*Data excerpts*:
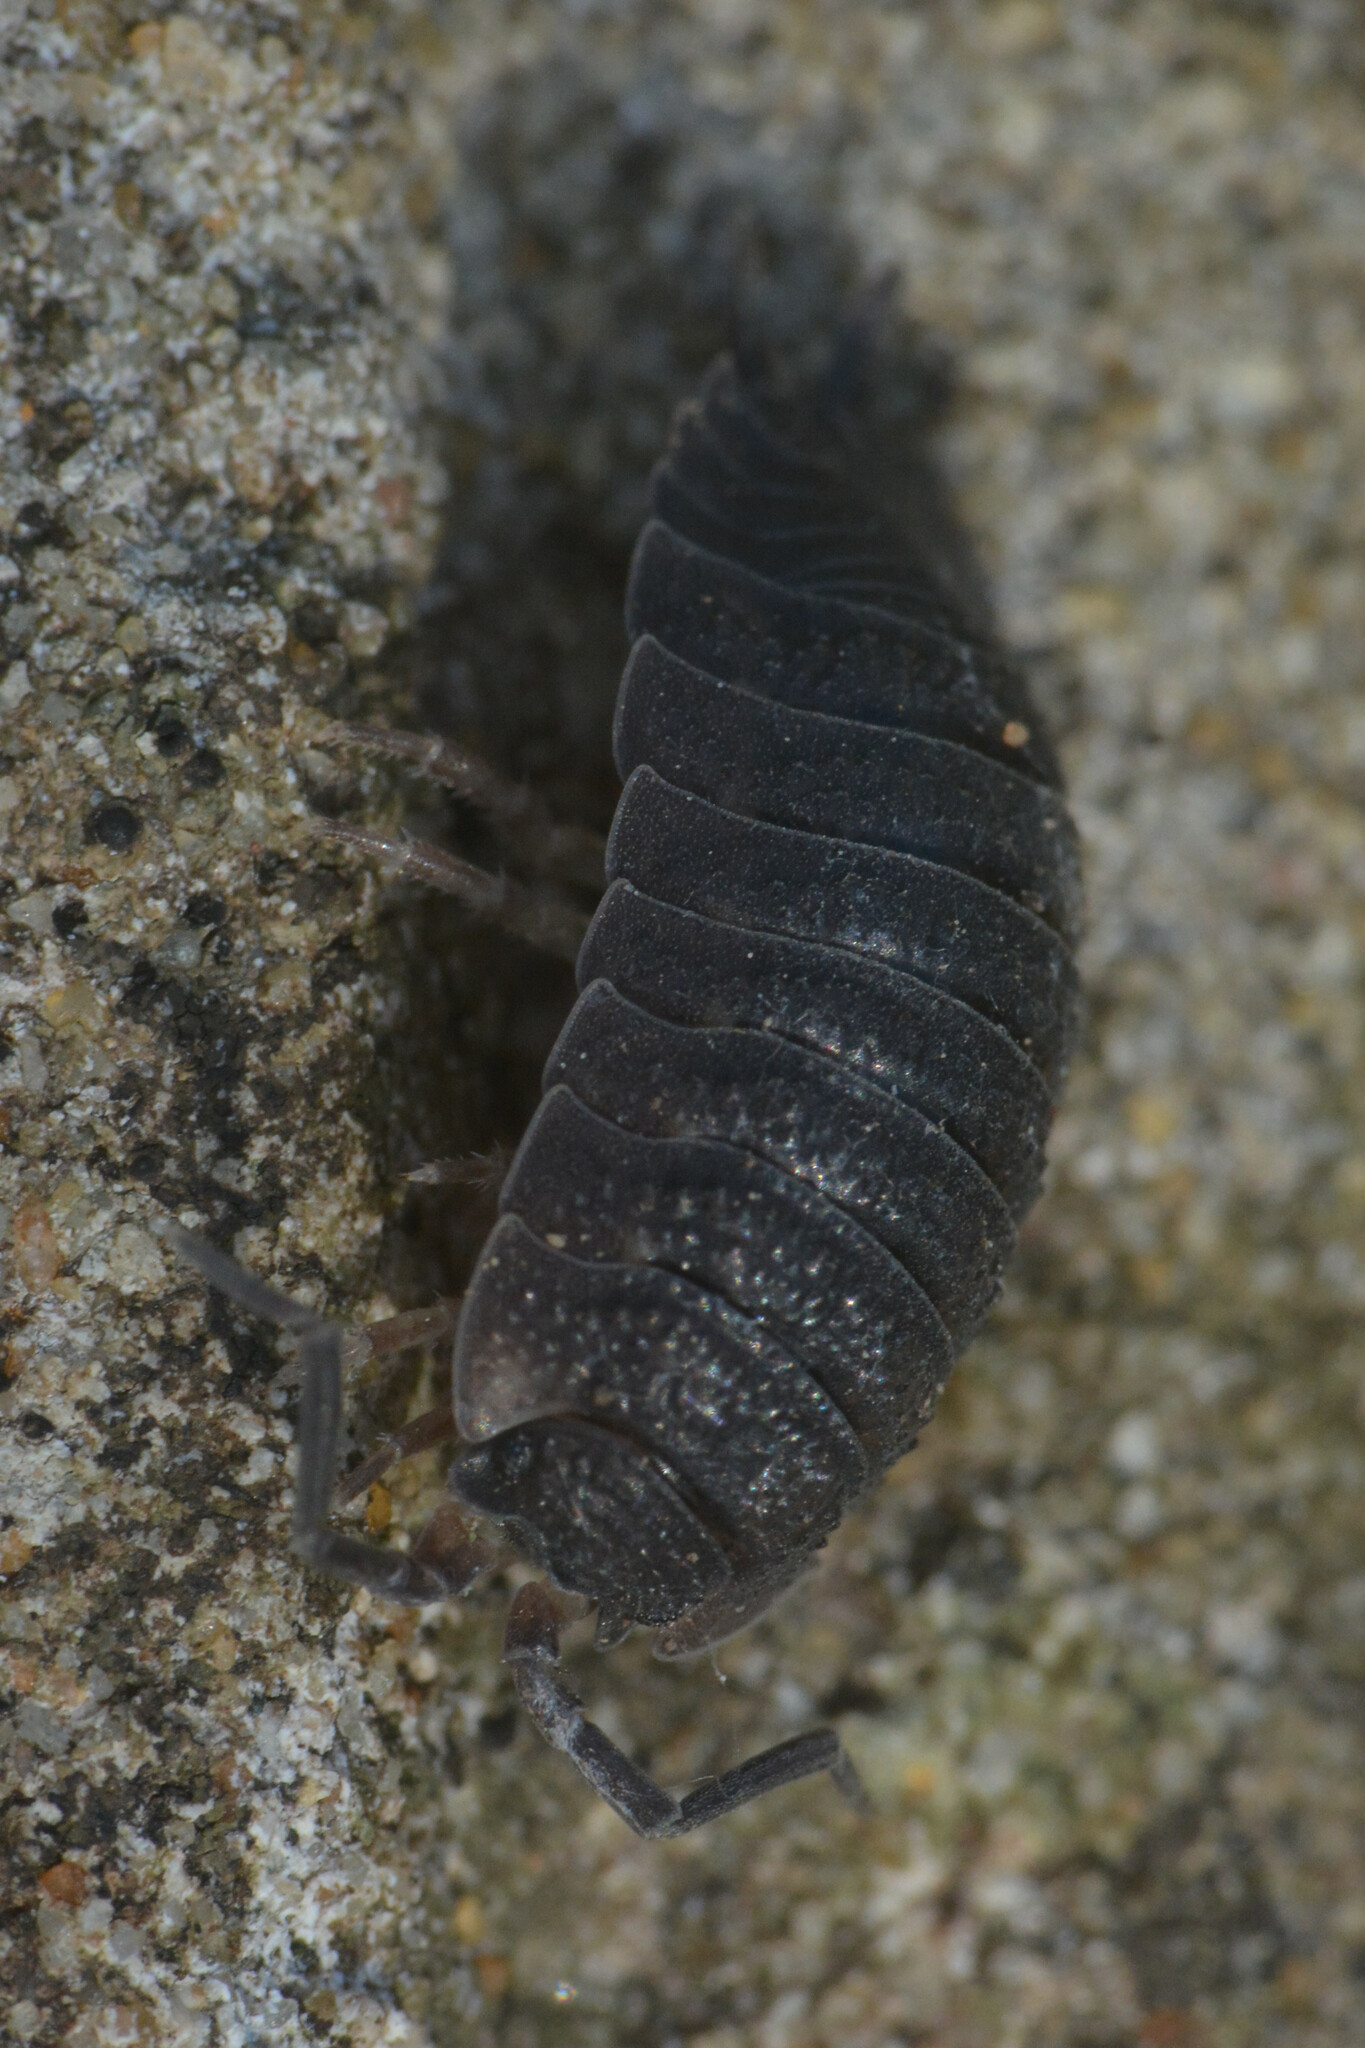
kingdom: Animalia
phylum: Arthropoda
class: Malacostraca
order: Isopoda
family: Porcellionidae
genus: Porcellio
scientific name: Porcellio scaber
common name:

*Task directions*:
Copy the taxonomy lines of every item word for word, and leave the pictures out of your answer.

*Solution to the exercise*:
kingdom: Animalia
phylum: Arthropoda
class: Malacostraca
order: Isopoda
family: Porcellionidae
genus: Porcellio
scientific name: Porcellio scaber
common name:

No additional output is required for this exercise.